星雲賞受賞の言葉

 9月3日、静岡に行って、星雲賞をもらってきました。

 ちなみに受賞式の司会は、SFファンとしても有名な(『SFマガジン』に連載持ってる)声優の池澤春菜さんでした。池澤さんの声で僕の名前と作品名が呼ばれるのは、ちょっとドキドキしましたね。

 録音していたわけではありませんが、授賞式の壇上では、だいたいこういうことを喋ったと思います。自分の記憶で書きますまで、実際に喋ったことと多少違っているかもしれませんが、ご容赦ください。

−−−−−−−−−−−−−−−−−−

 投票していただいた皆様、どうもありがとうございます。

 作中でも書きましたが、『神は沈黙せず』が星雲賞を取れなかった時には、本当に悔しい思いをしました。あの時は小川一水さんの『第六大陸』に取られたんでした。

 その後も『アイの物語』で取れるかなーと思ったけど取れず、『MM9』で取れるかなーと思ったけど取れず……(注。『地球移動作戦』に触れるのを忘れた)だから今年もダメかなーと思ってたんですが、意外にも星雲賞をいただいてしまい、大変に嬉しく思っております。

 この作品はPHPの『文蔵』という雑誌に連載されたものです。普通の小説や時代小説ばかり載っている雑誌に、よくこんな本格SFを載せていただけたなと、企画を通していただいた編集の大山様に深く感謝しております。
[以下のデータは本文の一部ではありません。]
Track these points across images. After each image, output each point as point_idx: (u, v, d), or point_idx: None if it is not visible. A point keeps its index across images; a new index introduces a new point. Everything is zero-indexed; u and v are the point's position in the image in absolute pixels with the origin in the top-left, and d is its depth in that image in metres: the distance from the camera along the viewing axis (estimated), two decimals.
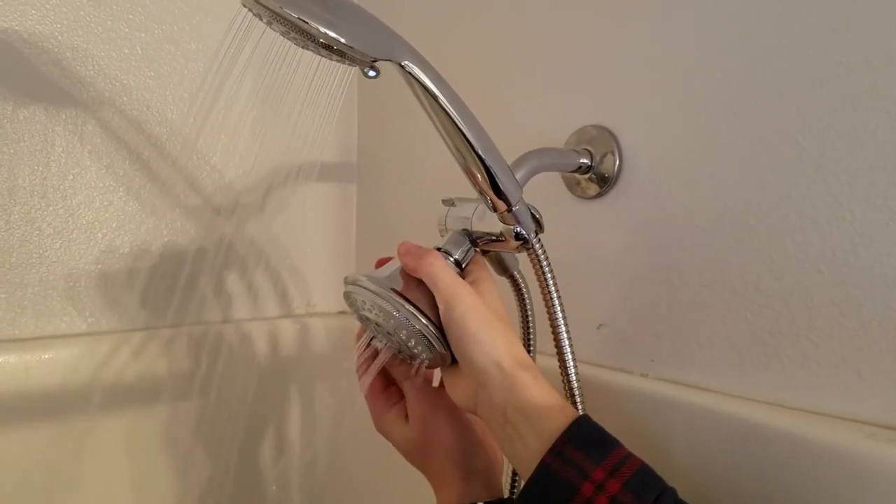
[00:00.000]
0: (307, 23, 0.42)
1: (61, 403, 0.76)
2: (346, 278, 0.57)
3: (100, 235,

 企画が通った直後、知り合いにメールや手紙を送りまくったんですね。「作品への出演をお願いします」「作中に登場させることを許可してください」と。そうしたら50通ぐらい返事が返ってきまして(注。記憶違い。調べ直してみたら60通以上だった)、みなさん快諾していただけました。中には「殺してくれていいよ」とか、「思いきり無惨に殺してください」とか(笑)言う方もおられました。

 さすがに全員に出ていただくことはできなかったんですが、なるべく多くの方に出番を作りました。小川一水さんもそのお一人ですし、他にも今日、この会場に来られている方が何人もおられます。そうした協力していただいたみなさんに、この場を借りて感謝いたします。

 あと、この場に来られなかった方――特に亡くなられたお二人の方について触れておきたいと思います。

 一人は執筆中に亡くなられた志水一夫さん。ご存じの方も多いでしょう。SFファンでしたし、超常現象の分野などで多くの業績を残された方です。

 もう一人は、本の出版後に急逝された、マンガ家のはぬまあんさんです。はぬまさんには重要な場面でご出演いただいています。

 2001年当時、はぬまさんは『いい旅ロボ気分』というマンガを連載しておられました。いろんなロボット関係の場所に取材に行くという実録マンガなんですが、僕はそれを読んでなかったんですね。そうしたら、はぬまさんがわざわざコピーを送っていただきまして、それが大変に参考になりました。

 あと、『いい旅ロボ気分』には加賀美という女性編集者が出てきます。これは実ははぬまさんが創造した架空のキャラクターだったんですけど、はぬまさんが「作中では加賀美は実在していることにしたら面白いんじゃないか」と助言してくださったので、そのアイデアを取り入れさせていただきました。

 ですから、はぬまさんには特に深い感謝を捧げたいと思います。

 あと、もう二人、ぜひ感謝したい人物がいます。

 それは、今日この会場に来て、そこに座っています(と、客席を指差す)僕の愛する妻の真奈美と、娘の美月です。

 2001年当時、娘は5歳だったんですが、今は15歳になっていまして、順調にオタクに育っております(笑)。

 この世界にはつらいことや悲しいこともたくさんあります。それでも僕は、この歴史が好きです。このタイムラインでこれからも生きていこうと思います。

 どうもありがとうございました。